** Exercise **
Wherever the string "Right" appears in the records, return the line that holds it.

Named joint coordinates
::::::::::

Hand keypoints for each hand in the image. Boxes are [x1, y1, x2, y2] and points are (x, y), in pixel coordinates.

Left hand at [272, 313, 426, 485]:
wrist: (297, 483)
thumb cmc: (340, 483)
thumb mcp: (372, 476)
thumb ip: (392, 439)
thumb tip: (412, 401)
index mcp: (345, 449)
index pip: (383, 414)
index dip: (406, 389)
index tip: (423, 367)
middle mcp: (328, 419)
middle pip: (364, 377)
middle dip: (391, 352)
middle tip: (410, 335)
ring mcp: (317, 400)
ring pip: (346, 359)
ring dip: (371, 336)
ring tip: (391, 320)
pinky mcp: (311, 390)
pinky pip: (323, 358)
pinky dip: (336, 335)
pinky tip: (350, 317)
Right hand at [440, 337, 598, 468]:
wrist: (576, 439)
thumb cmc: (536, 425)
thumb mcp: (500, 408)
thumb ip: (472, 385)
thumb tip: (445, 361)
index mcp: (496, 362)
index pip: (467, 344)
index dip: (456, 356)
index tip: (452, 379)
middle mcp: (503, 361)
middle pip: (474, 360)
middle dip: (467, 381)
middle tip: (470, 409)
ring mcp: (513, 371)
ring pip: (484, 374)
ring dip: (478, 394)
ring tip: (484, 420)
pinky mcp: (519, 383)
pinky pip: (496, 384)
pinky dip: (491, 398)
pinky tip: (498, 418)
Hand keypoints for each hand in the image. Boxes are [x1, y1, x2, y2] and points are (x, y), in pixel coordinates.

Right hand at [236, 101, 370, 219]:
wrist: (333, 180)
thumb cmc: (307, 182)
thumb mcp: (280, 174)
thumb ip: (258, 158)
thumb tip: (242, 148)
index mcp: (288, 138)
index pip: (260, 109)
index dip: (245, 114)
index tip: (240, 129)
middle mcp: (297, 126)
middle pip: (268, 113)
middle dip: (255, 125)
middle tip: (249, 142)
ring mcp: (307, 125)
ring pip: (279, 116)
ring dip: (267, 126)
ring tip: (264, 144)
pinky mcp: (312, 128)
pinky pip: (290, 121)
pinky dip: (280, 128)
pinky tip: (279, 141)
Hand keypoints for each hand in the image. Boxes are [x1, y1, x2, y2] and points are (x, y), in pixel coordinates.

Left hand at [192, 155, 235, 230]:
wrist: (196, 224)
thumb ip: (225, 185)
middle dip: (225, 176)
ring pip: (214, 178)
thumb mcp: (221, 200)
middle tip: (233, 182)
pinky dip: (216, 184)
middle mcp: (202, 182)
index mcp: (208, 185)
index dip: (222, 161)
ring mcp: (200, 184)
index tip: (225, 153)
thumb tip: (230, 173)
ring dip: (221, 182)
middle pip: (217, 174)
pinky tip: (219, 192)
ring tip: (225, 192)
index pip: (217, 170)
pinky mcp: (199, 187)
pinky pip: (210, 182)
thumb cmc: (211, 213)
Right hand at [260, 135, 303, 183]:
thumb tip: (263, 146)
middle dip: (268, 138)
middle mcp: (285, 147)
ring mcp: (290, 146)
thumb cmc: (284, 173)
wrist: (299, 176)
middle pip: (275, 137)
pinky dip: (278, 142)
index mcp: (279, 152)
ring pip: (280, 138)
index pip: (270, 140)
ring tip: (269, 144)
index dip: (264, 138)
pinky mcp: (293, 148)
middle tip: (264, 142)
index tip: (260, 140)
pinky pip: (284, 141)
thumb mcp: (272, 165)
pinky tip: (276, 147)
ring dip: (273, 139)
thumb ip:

::::::::::

** Task output **
Right hand at [440, 337, 598, 468]:
Right hand at [236, 101, 370, 219]:
Right hand at [260, 135, 303, 183]:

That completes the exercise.